Workshop KONEKSI diikuti dengan total peserta lebih dari 90 orang yang terdiri dari mahasiswa-mahasiswi dari berbagai universitas, perwakilan industri bioteknologi, akademisi atau dosen, dan peneliti bidang bioteknologi.
Selanjutnya, tim peneliti akan mengadakan workshop lanjutan pada tahun 2024 yang diselenggarakan di Australia dan Yogyakarta.
Lebih lanjut, Prof. Bambang mengakui tantangan dalam pengembangan inovasi bioteknologi pangan di Indonesia masih tertinggal dibandingkan negara lain.

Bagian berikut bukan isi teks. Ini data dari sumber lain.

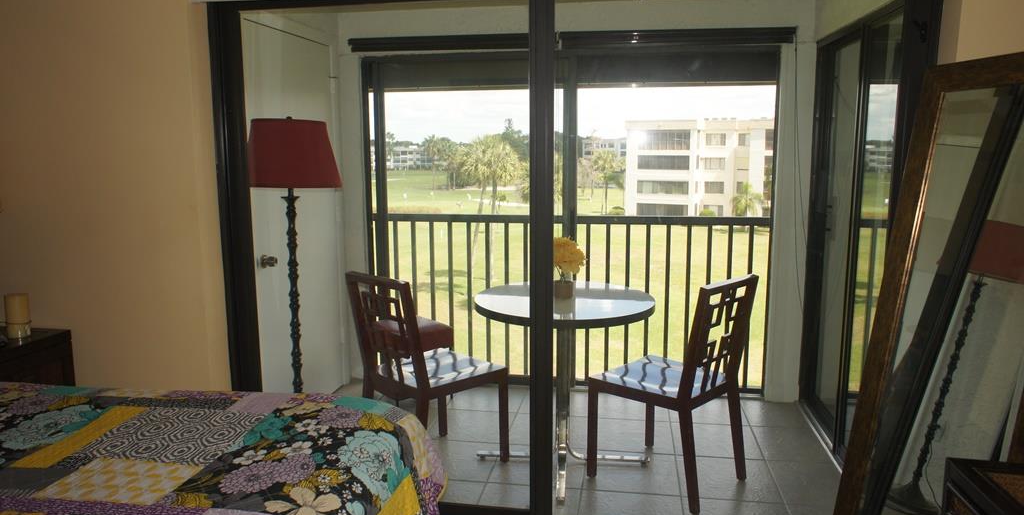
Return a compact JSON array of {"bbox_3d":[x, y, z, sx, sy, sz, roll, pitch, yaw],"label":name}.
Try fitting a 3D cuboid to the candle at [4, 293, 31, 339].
[{"bbox_3d":[-1.873,0.225,2.580,0.080,0.163,0.080,1,9,10],"label":"candle"}]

Ia menilai resistensi masyarakat terhadap produk pangan bioteknologi masih tinggi karena minimnya informasi tentang keamanan dan kualitas produk rekayasa genetika untuk tanaman pangan.
“Maka kehadiran pemerintah dengan regulasi dan panduan rekayasa genetika bisa membantu masyarakat untuk paham dan yakin pada inovasi bioteknologi yang layak dikonsumsi,” ujarnya.
Knowledge Partnership Platform Australia-Indonesia atau KONEKSI adalah program hibah penelitian yang berfokus pada problem relevan terkait kebijakan dan inovasi dalam upaya mitigasi perubahan iklim, adaptasi perubahan iklim, dan ketahanan terhadap perubahan iklim.